Отбросив полотенце, Джейми потянулся за ночной рубашкой.
— Обижаешь, — сказал он, посмеиваясь и просовывая голову в ворот рубашки. — Их было трое. Один навалился сзади и душил меня.
— Джейми!
Он засмеялся и, стягивая с постели одеяло, горестно покачал головой:
— Не знаю, что в тебе есть такое, но мне всегда хочется похвастаться перед тобой. Думаю, когда-нибудь я просто убью себя, чтобы произвести на тебя впечатление. — Он вздохнул, осторожно разглаживая на животе рубашку. — А это всего лишь спектакль, Саксоночка. Можешь не волноваться.

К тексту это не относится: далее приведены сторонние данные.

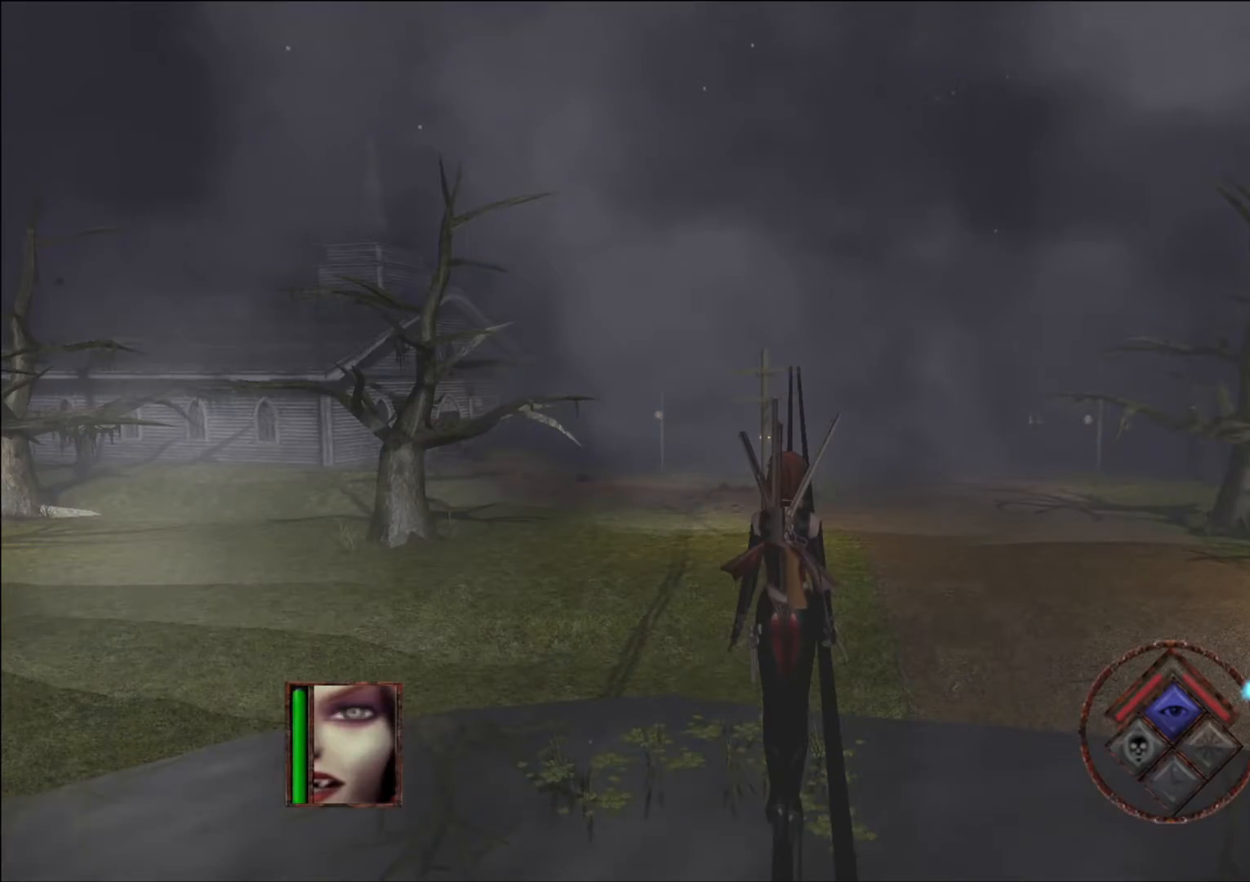
{"buttons": [], "left_stick": "left", "right_stick": "center", "events": [[470, "left_stick", "left"]]}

— Спектакль! Боже милостивый!
— Ты когда-нибудь видела, как свора встречает чужую собаку? Ее обнюхивают, покусывают за ноги, рычат, чтобы посмотреть, испугается она или огрызнется в ответ. Иногда дело доходит до драки, иногда нет. Но в конце концов каждая собака узнает свое место и знает, кто вожак. Вот и старый Саймон хочет доказать мне, что он вожак. Больше ничего.
— А ты? Чего хочешь ты?
Я легла, ожидая, когда ляжет и он. Он поднял свечу и, усмехаясь, подошел ко мне. Мерцание свечи отражалось в его голубых глазах.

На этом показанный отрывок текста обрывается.